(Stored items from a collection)
○ ○ ○ ○

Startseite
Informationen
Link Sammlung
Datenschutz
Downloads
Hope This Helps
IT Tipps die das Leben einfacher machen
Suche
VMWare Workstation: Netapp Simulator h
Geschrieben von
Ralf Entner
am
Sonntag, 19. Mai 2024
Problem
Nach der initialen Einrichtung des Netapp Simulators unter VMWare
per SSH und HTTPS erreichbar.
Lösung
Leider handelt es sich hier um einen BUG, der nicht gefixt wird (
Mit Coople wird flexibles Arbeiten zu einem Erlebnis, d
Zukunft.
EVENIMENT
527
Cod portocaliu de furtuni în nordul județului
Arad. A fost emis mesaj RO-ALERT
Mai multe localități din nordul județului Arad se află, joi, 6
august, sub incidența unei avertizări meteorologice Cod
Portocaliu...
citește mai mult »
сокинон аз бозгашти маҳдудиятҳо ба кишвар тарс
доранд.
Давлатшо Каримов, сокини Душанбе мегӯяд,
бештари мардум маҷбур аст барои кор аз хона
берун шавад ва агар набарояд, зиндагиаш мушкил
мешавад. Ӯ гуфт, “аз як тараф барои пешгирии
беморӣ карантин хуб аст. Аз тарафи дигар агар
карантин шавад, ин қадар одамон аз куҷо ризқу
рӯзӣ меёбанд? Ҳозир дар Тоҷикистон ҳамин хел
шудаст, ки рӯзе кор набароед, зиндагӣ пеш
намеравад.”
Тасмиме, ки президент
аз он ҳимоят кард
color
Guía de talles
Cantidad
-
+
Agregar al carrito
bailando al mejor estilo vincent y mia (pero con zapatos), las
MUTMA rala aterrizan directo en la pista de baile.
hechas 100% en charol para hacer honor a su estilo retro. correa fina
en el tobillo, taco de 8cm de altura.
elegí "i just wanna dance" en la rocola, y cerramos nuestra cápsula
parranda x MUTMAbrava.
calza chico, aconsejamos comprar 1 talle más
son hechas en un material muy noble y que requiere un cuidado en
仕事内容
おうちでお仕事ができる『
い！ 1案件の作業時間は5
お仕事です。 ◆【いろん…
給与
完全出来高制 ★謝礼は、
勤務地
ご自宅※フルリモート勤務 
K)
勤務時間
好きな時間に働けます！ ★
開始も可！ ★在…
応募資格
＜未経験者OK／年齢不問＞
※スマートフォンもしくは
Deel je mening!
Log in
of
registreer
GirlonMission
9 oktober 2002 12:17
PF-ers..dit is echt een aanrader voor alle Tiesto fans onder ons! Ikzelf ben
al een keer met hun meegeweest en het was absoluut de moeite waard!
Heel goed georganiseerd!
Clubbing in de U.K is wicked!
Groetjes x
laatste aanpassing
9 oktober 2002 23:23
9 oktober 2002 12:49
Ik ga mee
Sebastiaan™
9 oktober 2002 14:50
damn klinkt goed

○ ○ ○ ○

**Required work**
Once more, write out the records above, exactly as they stand.

**Exercise answer**
Startseite
Informationen
Link Sammlung
Datenschutz
Downloads
Hope This Helps
IT Tipps die das Leben einfacher machen
Suche
VMWare Workstation: Netapp Simulator h
Geschrieben von
Ralf Entner
am
Sonntag, 19. Mai 2024
Problem
Nach der initialen Einrichtung des Netapp Simulators unter VMWare
per SSH und HTTPS erreichbar.
Lösung
Leider handelt es sich hier um einen BUG, der nicht gefixt wird (
Mit Coople wird flexibles Arbeiten zu einem Erlebnis, d
Zukunft.
EVENIMENT
527
Cod portocaliu de furtuni în nordul județului
Arad. A fost emis mesaj RO-ALERT
Mai multe localități din nordul județului Arad se află, joi, 6
august, sub incidența unei avertizări meteorologice Cod
Portocaliu...
citește mai mult »
сокинон аз бозгашти маҳдудиятҳо ба кишвар тарс
доранд.
Давлатшо Каримов, сокини Душанбе мегӯяд,
бештари мардум маҷбур аст барои кор аз хона
берун шавад ва агар набарояд, зиндагиаш мушкил
мешавад. Ӯ гуфт, “аз як тараф барои пешгирии
беморӣ карантин хуб аст. Аз тарафи дигар агар
карантин шавад, ин қадар одамон аз куҷо ризқу
рӯзӣ меёбанд? Ҳозир дар Тоҷикистон ҳамин хел
шудаст, ки рӯзе кор набароед, зиндагӣ пеш
намеравад.”
Тасмиме, ки президент
аз он ҳимоят кард
color
Guía de talles
Cantidad
-
+
Agregar al carrito
bailando al mejor estilo vincent y mia (pero con zapatos), las
MUTMA rala aterrizan directo en la pista de baile.
hechas 100% en charol para hacer honor a su estilo retro. correa fina
en el tobillo, taco de 8cm de altura.
elegí "i just wanna dance" en la rocola, y cerramos nuestra cápsula
parranda x MUTMAbrava.
calza chico, aconsejamos comprar 1 talle más
son hechas en un material muy noble y que requiere un cuidado en
仕事内容
おうちでお仕事ができる『
い！ 1案件の作業時間は5
お仕事です。 ◆【いろん…
給与
完全出来高制 ★謝礼は、
勤務地
ご自宅※フルリモート勤務 
K)
勤務時間
好きな時間に働けます！ ★
開始も可！ ★在…
応募資格
＜未経験者OK／年齢不問＞
※スマートフォンもしくは
Deel je mening!
Log in
of
registreer
GirlonMission
9 oktober 2002 12:17
PF-ers..dit is echt een aanrader voor alle Tiesto fans onder ons! Ikzelf ben
al een keer met hun meegeweest en het was absoluut de moeite waard!
Heel goed georganiseerd!
Clubbing in de U.K is wicked!
Groetjes x
laatste aanpassing
9 oktober 2002 23:23
9 oktober 2002 12:49
Ik ga mee
Sebastiaan™
9 oktober 2002 14:50
damn klinkt goed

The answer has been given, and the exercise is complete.